Selanjutnya, Luqman mengajarkan kepada putranya tentang kewajiban-kewajiban yang harus ditunaikan kepada Allah. Kewajiban pertama: mendirikan shalat.  Ibnu Katsir5 menafsirkan aqim ash- shalah dengan melaksanakannya tepat waktu dan sesuai dengan ketentuan-ketentuan, syarat-syarat, dan rukun-rukunnya. Sedangkan ash-Shabuni menambahkan, yaitu dengan memelihara kekhusyukannya.  Kewajiban kedua: amar makruf nahi mungkar, yakni memerintahkan kepada manusia untuk melakukan setiap kebaikan dan keutamaan serta melarang  mereka dari setiap perbuatan buruk.  Kewajiban ketiga: bersabar, yakni bersabar terhadap gangguan, rintangan, ujian, bahaya, dan bencana yang menimpa karena menjalankan amar makruf nahi mungkar.  Ibn Abbas berkata, “Di antara hakakat iman adalah bersabar.”[6]
Setelah pelaksanaan kewajiban, pengajaran Luqman yang berikutnya berupa larangan berakhlak buruk, yakni larangan berpaling dari manusia karena sombong dan menganggap rendah yang lain, serta larangan  berjalan di muka bumi dengan angkuh. Sebab, Allah tidak menyukai orang-orang yang sombong dan membanggakan diri.  Tentang sifat sombong yang tercela tersebut, Allah berfirman dalam surat al-Isra’ ayat 37:
وَلاَ تَمْشِ فِي اْلأَرْضِ مَرَحًا إِنَّكَ لَنْ تَخْرِقَ اْلأَرْضَ وَلَنْ تَبْلُغَ الْجِبَالَ طُولاً

Artinya:   Janganlah engkau berjalan di muka bumi ini dengan sombong, karena sesungguhnya engkau sekali-kali tidak dapat menembus bumi dan tidak akan dapat sampai setinggi gunung.(Qs. al-Isra’: 37).

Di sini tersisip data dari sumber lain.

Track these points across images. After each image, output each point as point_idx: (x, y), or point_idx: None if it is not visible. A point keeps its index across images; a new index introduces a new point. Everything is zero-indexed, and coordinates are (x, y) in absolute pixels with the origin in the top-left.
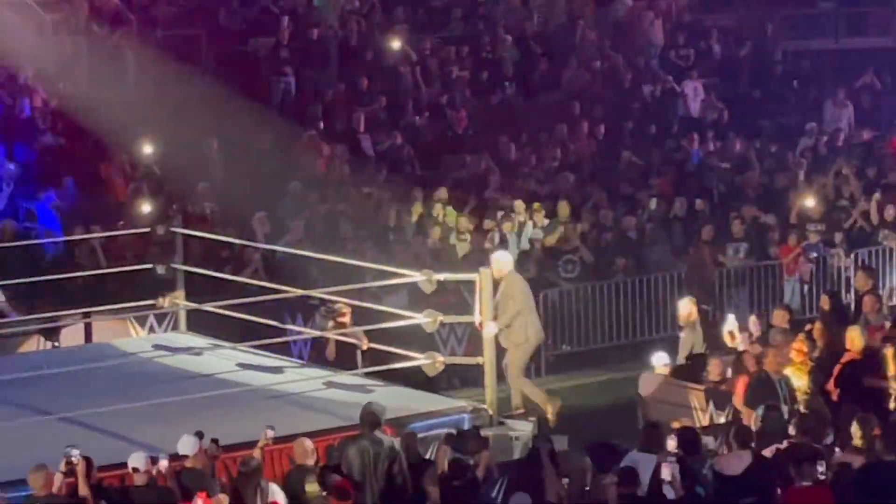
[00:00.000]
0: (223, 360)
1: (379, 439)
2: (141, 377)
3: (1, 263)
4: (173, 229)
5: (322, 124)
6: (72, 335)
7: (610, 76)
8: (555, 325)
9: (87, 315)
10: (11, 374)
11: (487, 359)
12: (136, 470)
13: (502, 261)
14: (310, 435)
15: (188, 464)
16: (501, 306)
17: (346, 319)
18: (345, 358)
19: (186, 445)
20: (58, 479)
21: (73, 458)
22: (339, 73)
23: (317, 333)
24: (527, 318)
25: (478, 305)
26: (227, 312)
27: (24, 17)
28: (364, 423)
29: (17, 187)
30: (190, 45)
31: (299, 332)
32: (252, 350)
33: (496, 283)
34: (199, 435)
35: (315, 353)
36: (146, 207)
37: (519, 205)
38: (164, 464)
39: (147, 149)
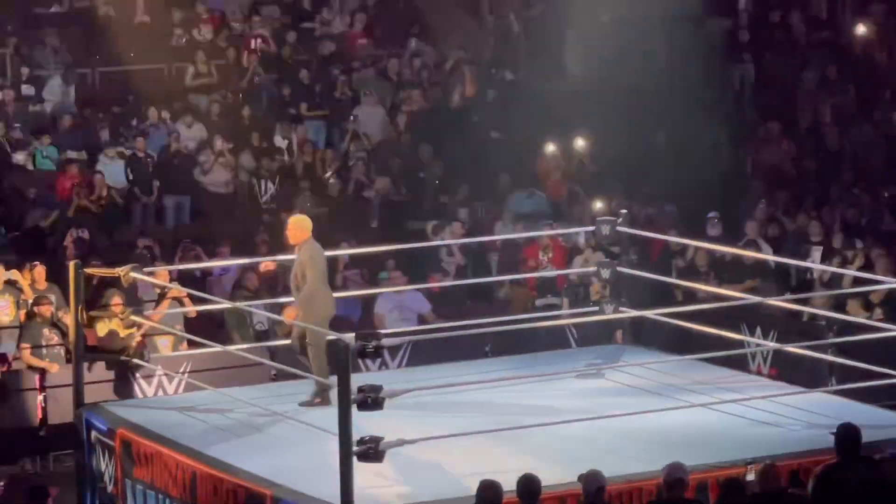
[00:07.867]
0: (676, 375)
1: (862, 467)
2: (586, 392)
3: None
4: (619, 229)
5: (783, 116)
6: None
7: None
8: None
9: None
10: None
11: None
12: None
13: (303, 225)
14: (781, 459)
15: None
16: (300, 277)
17: None
18: None
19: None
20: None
21: None
22: (803, 60)
23: (775, 346)
24: (324, 290)
25: None
26: (669, 321)
27: None
28: (842, 447)
29: None
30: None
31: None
32: (704, 363)
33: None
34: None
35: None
36: (597, 204)
37: None
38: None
39: (580, 142)
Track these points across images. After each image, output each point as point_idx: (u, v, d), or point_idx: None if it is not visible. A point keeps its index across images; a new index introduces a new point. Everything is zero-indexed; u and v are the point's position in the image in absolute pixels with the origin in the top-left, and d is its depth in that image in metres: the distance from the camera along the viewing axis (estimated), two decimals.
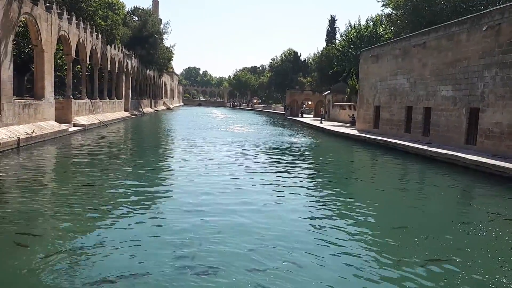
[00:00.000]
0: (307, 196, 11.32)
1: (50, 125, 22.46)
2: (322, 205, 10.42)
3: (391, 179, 15.44)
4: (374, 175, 16.53)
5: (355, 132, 30.82)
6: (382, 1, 40.11)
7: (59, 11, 25.06)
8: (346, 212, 9.71)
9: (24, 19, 20.83)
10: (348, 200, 11.21)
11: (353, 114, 41.22)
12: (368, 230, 8.35)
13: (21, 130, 18.66)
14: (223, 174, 13.73)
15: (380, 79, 29.68)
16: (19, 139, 17.69)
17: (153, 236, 7.38)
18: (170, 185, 12.18)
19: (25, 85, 32.17)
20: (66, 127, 24.37)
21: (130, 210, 9.03)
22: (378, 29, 48.60)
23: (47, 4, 22.97)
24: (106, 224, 8.07)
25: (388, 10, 40.74)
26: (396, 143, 23.02)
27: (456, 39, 21.15)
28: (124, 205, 9.43)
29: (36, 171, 13.61)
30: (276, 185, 12.36)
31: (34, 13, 20.98)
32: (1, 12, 17.43)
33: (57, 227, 7.75)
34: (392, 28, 42.65)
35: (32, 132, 19.33)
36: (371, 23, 50.91)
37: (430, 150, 19.55)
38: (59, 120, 24.53)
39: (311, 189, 12.44)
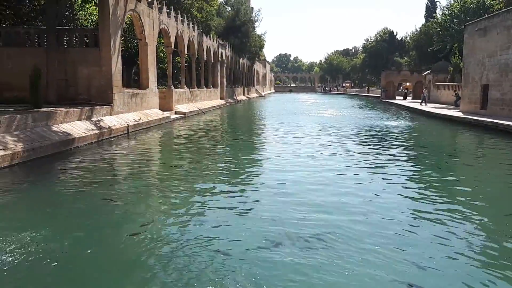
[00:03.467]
0: (409, 183, 10.76)
1: (155, 113, 24.30)
2: (426, 191, 9.88)
3: (503, 164, 14.03)
4: (482, 160, 15.16)
5: (459, 114, 28.48)
6: None
7: (159, 6, 26.77)
8: (459, 205, 9.09)
9: (129, 16, 22.64)
10: (456, 188, 10.48)
11: (456, 92, 37.95)
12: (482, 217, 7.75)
13: (129, 118, 20.49)
14: (317, 160, 13.67)
15: (489, 54, 26.91)
16: (128, 125, 19.46)
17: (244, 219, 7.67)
18: (262, 170, 12.47)
19: (132, 77, 35.14)
20: (169, 115, 26.18)
21: (224, 193, 9.48)
22: (486, 0, 44.00)
23: (149, 0, 24.67)
24: (208, 207, 8.56)
25: None
26: (508, 125, 20.79)
27: None
28: (222, 188, 9.93)
29: (143, 154, 14.91)
30: (377, 173, 12.00)
31: (138, 9, 22.69)
32: (110, 10, 19.17)
33: (161, 210, 8.44)
34: None
35: (139, 119, 21.12)
36: None
37: None
38: (162, 108, 26.44)
39: (413, 176, 11.80)
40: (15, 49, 20.18)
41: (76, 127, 15.77)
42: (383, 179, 10.73)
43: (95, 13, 25.14)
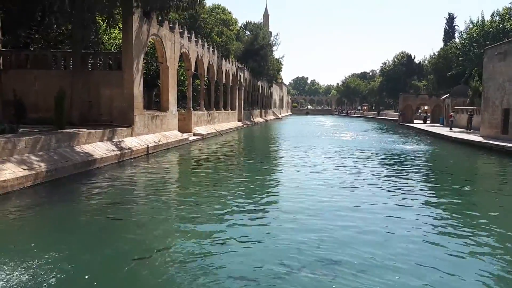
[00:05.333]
0: (426, 209, 10.64)
1: (174, 134, 24.67)
2: (444, 220, 9.74)
3: None
4: (504, 187, 14.84)
5: (480, 139, 28.04)
6: None
7: (181, 30, 27.50)
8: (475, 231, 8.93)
9: (152, 40, 23.30)
10: (475, 215, 10.30)
11: (470, 114, 37.63)
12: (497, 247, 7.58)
13: (149, 139, 20.84)
14: (333, 183, 13.64)
15: (509, 78, 26.64)
16: (148, 146, 19.79)
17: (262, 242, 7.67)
18: (280, 192, 12.50)
19: (153, 99, 35.86)
20: (187, 136, 26.53)
21: (241, 215, 9.51)
22: (505, 23, 43.77)
23: (171, 25, 25.38)
24: (219, 229, 8.60)
25: None
26: None
27: None
28: (236, 210, 9.97)
29: (161, 175, 15.11)
30: (393, 196, 11.90)
31: (160, 33, 23.36)
32: (133, 35, 19.81)
33: (173, 234, 8.52)
34: None
35: (159, 141, 21.46)
36: (497, 18, 46.04)
37: None
38: (181, 129, 26.83)
39: (431, 202, 11.66)
40: (42, 71, 20.94)
41: (98, 148, 16.12)
42: (401, 205, 10.62)
43: (119, 37, 25.97)
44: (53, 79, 20.27)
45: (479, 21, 47.19)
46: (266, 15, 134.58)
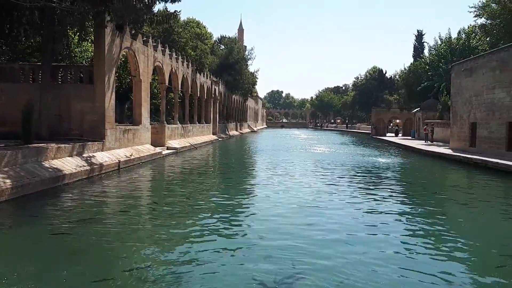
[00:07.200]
0: (399, 223, 10.75)
1: (146, 149, 24.28)
2: (418, 232, 9.86)
3: (493, 202, 14.09)
4: (473, 198, 15.21)
5: (449, 151, 28.83)
6: (475, 11, 37.73)
7: (154, 44, 27.31)
8: (447, 241, 9.07)
9: (124, 53, 23.02)
10: (445, 227, 10.47)
11: (432, 127, 39.68)
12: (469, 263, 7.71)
13: (121, 153, 20.42)
14: (309, 198, 13.67)
15: (475, 93, 27.62)
16: (119, 161, 19.37)
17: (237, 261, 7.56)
18: (253, 208, 12.40)
19: (125, 112, 35.31)
20: (160, 150, 26.16)
21: (217, 231, 9.37)
22: (471, 41, 45.61)
23: (144, 39, 25.18)
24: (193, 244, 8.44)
25: (482, 21, 38.16)
26: (497, 162, 21.08)
27: None
28: (209, 226, 9.82)
29: (132, 191, 14.77)
30: (368, 209, 12.00)
31: (133, 47, 23.12)
32: (105, 48, 19.52)
33: (145, 246, 8.30)
34: (488, 39, 39.74)
35: (131, 155, 21.05)
36: (463, 35, 47.94)
37: None
38: (154, 143, 26.44)
39: (404, 214, 11.82)
40: (9, 84, 20.30)
41: (67, 163, 15.66)
42: (375, 217, 10.72)
43: (90, 50, 25.53)
44: (20, 92, 19.68)
45: (447, 38, 49.00)
46: (240, 30, 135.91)
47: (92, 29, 20.32)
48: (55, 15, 17.97)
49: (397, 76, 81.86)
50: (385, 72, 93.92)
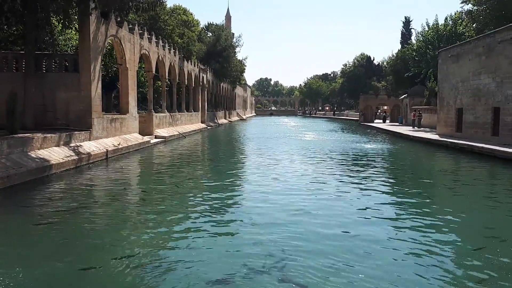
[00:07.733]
0: (388, 208, 10.90)
1: (134, 138, 24.10)
2: (405, 216, 10.01)
3: (478, 186, 14.34)
4: (459, 183, 15.46)
5: (436, 137, 29.16)
6: None
7: (141, 31, 26.93)
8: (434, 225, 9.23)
9: (110, 41, 22.66)
10: (432, 211, 10.64)
11: (419, 113, 40.70)
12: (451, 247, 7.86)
13: (109, 143, 20.25)
14: (297, 184, 13.75)
15: (462, 79, 27.88)
16: (107, 150, 19.21)
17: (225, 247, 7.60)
18: (243, 195, 12.44)
19: (112, 101, 34.90)
20: (149, 139, 25.99)
21: (205, 219, 9.40)
22: (458, 27, 45.84)
23: (130, 26, 24.79)
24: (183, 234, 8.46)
25: (468, 7, 38.31)
26: (483, 147, 21.40)
27: None
28: (199, 214, 9.85)
29: (121, 179, 14.70)
30: (356, 194, 12.12)
31: (119, 34, 22.77)
32: (90, 36, 19.18)
33: (132, 237, 8.30)
34: (474, 25, 39.98)
35: (119, 144, 20.89)
36: (450, 22, 48.13)
37: None
38: (142, 132, 26.25)
39: (392, 199, 11.99)
40: None
41: (54, 153, 15.48)
42: (363, 204, 10.84)
43: (75, 38, 25.07)
44: (3, 82, 19.27)
45: (434, 25, 49.16)
46: (228, 17, 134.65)
47: (76, 17, 19.91)
48: (38, 2, 17.57)
49: (385, 63, 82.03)
50: (373, 59, 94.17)
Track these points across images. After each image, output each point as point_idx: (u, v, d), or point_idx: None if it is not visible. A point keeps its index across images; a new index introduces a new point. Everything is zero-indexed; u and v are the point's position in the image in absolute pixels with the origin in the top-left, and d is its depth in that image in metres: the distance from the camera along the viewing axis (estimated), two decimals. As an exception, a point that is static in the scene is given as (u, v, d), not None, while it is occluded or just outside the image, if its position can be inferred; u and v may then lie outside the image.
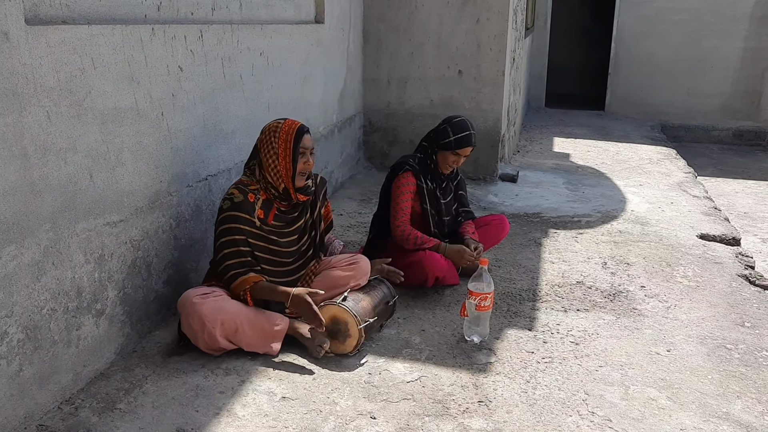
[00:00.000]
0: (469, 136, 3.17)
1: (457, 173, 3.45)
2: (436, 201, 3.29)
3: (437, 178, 3.28)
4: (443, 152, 3.20)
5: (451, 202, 3.39)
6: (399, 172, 3.21)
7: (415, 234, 3.15)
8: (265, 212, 2.60)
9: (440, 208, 3.31)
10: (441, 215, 3.32)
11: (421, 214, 3.27)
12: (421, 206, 3.25)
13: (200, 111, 2.92)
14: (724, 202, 6.05)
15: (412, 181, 3.19)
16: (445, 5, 5.08)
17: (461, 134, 3.16)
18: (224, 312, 2.44)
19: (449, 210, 3.38)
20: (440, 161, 3.23)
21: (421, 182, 3.21)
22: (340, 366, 2.52)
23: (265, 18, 3.58)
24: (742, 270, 3.65)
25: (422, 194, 3.23)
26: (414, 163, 3.23)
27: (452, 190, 3.41)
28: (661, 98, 9.26)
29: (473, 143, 3.19)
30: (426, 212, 3.26)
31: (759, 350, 2.75)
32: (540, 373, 2.52)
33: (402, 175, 3.19)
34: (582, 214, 4.63)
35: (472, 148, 3.21)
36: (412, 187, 3.20)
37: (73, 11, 2.20)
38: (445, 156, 3.21)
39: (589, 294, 3.27)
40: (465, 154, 3.21)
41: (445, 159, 3.21)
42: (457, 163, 3.23)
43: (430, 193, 3.25)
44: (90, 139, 2.24)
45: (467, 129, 3.18)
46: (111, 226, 2.39)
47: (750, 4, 8.66)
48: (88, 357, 2.34)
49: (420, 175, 3.21)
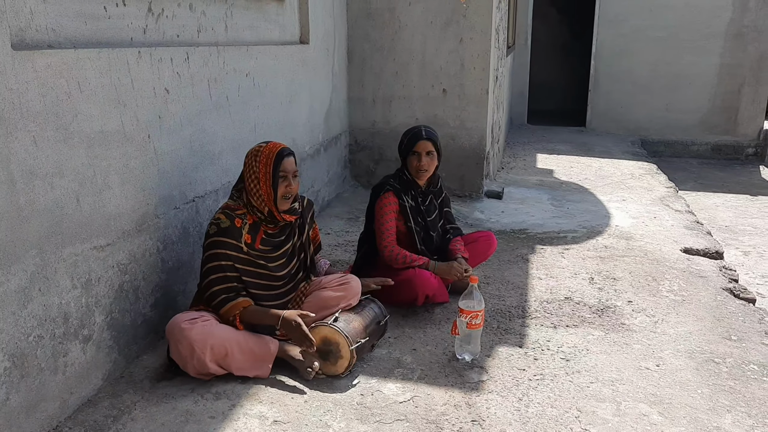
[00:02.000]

Pengajaran selanjutnya adalah perintah berakhlak baik, yakni sederhana dalam berjalan; tidak terlampau cepat dan terburu-buru; tidak juga terlampau lambat dan bermalas-malasan; kemudian melunakkan suara (bila berbicara), tidak berteriak-teriak tanpa ada perlu, karena seburuk-buruk suara adalah suara kedelai.




[1] Wahbah Zuhaily, Tafsir al-Munir, Vol. XI (Beirut: Dar al-Fikr, 2003), hal. 135.
[2] Wahbah Zuhaily, dalam Nurwadjah Ahmad, Tafsir Ayat-Ayat Pendidikan (hati yang selamat hingga kisah luqman), (Bandung: Marja, 2007), hal. 154-155.

[3] Teungku Muhammad Hasbi Ash-Shiddieqy, Tafsir Al-qur’anul Majid An-nuur, (Semarang: Pustaka Rizki Putra, 2000), hal. 3206.
[4] Ash-Shiddieqy ,Tafsir..., hal. 3207.
[5] Al-Imam Jalaluddin al-Mahali, Tafsir Jalalain, terj, Harun Abu Bakar, (Bandung: Sinar Baru algesindo, 2006),hal. 242.
[6] Sayyid Qutb. Fi Zilal al-Quran (Juzu’ 5).( Beirut: Dar al-Syuruk, 1988), hal. 34.